- [Extract provided]:
On Thu, Aug 04, 2022 at 06:23:58PM +0200, Robert Raszuk wrote:
> So we are trying to drop a session towards the BGP peer who does not
> respect basic RFC4271 obligation to drop the session when HOLD TIMER
> expires. That to me is already marginal (read noise corner case).

>From the perspective of the upstream BGP Speaker, all we know is data is not
being consumed.  

>From the perspective of the downstream BGP Speaker, any number of things
could be going on:
- BGP should know that it has data and simply isn't consuming it.  (A bug in BGP.)[1]
- BGP isn't aware that that it has pending data. (A bug in the TCP stack/OS.)
- A bug exists in the TCP state between two systems and the window has
  contracted out of the control of the application.  BGP can't do anything.
  (A bug in the TCP stack, or an attack against the TCP protocol.)

The proposal at hand is that without regard as to why the downstream BGP
Speaker has gotten into this situation, there's a desire to terminate the
session.

> Then we worry that LINUX TCP stack may have buggy implementation of
> TCP_USER_TIMEOUT and instead of fixing it locally we dismiss this option.

I think obsessing over a specific current implementation is premature for an
Internet-Draft.

> Isn't this going a bit too far ? If the problem is real why don't we solve
> it in a more elegant and broader way (broader in a sense to detect more
> issues) by defining a new BGP Message - BGP PING Message. Sort of BGP level
> heartbeat.

See discussion below.

> Difference from KEEPALIVE messages would be that apparently implementations
> and RFC4271 decouple completely KEEPALIVE receiving from KEEPALIVE MSG and
> tightening them may be a bad idea.
> 
> Long run we could use BGP PING and BFD and retire KEEPALIVEs.

As much as I'm a fan of BFD, it is unlikely to become pervasive for all
situations where BGP gets used.  Also, BFD is insufficiently coupled to the
BGP session state.  By analogy, LDP still has keepalives in its TCP session
even though it has a separate hello layer.

> I shared this offline with some IDR WG members .. now just sharing with you
> all ... It is still different from BGP OPERATIONAL MESSAGE that if we think
> the issue of a stuck/buggy BGP peer is real perhaps could deserve a small
> draft to document it.

I don't think think the op message helps us here either.  The whole point is
the connection is unidirectionally stalled and the upstream wants to take
action on that.

-----

To throw a related example into the thread, my employer's implementation has
had hidden CLI knobs to throw various things into the BGP Marker field over
the years.  Such things have included timestamps or checksums and have been
useful in a unidirectional direction to help troubleshoot things during
development.

Your "ping" observation is something I'd reframe as "how do we update the
protocol to help each side to know things are being bidirectionally
consumed".  The effective state desired is:
- My current sequence number.

- [Written request 1]:
Change every "road" in the listing to "street" and leave everything else unchanged. Begin at the first line of the listing and stop after the line containing "building: (499, 104)".

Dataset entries

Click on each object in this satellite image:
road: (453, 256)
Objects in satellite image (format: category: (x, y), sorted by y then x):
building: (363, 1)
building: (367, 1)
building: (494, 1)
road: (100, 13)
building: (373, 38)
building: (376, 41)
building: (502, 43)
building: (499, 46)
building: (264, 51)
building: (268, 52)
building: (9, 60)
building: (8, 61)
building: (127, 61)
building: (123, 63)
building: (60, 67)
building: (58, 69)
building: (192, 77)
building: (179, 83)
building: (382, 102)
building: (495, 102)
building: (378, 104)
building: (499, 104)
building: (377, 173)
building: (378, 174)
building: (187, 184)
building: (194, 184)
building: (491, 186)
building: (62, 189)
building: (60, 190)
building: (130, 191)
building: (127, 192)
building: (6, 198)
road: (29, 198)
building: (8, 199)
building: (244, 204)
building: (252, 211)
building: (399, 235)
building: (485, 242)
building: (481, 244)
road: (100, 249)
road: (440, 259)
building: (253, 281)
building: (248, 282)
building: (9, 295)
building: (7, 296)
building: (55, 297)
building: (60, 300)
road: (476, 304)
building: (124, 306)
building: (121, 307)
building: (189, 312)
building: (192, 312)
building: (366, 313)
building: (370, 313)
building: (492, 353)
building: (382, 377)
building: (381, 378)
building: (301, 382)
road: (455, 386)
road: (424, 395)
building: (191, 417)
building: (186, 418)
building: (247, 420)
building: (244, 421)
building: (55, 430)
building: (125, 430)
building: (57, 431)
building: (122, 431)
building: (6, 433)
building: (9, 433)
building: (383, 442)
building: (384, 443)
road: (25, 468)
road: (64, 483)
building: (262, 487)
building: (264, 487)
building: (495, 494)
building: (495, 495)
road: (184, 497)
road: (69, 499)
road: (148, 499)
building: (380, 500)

- [Written request 2]:
Answer these questions about the BGP message:
(a) What kind of bug does the message give for the case where BGP isn't aware that it has pending data?
(b) Which protocol still has keepalives in its TCP session even though it has a separate hello layer?
(c) What things have been placed into the BGP Marker field through hidden CLI knobs?

- [Exercise output 1]:
Click on each object in this satellite image:
street: (453, 256)
Objects in satellite image (format: category: (x, y), sorted by y then x):
building: (363, 1)
building: (367, 1)
building: (494, 1)
street: (100, 13)
building: (373, 38)
building: (376, 41)
building: (502, 43)
building: (499, 46)
building: (264, 51)
building: (268, 52)
building: (9, 60)
building: (8, 61)
building: (127, 61)
building: (123, 63)
building: (60, 67)
building: (58, 69)
building: (192, 77)
building: (179, 83)
building: (382, 102)
building: (495, 102)
building: (378, 104)
building: (499, 104)

- [Exercise output 2]:
(a) A bug in the TCP stack/OS.
(b) LDP.
(c) Timestamps or checksums.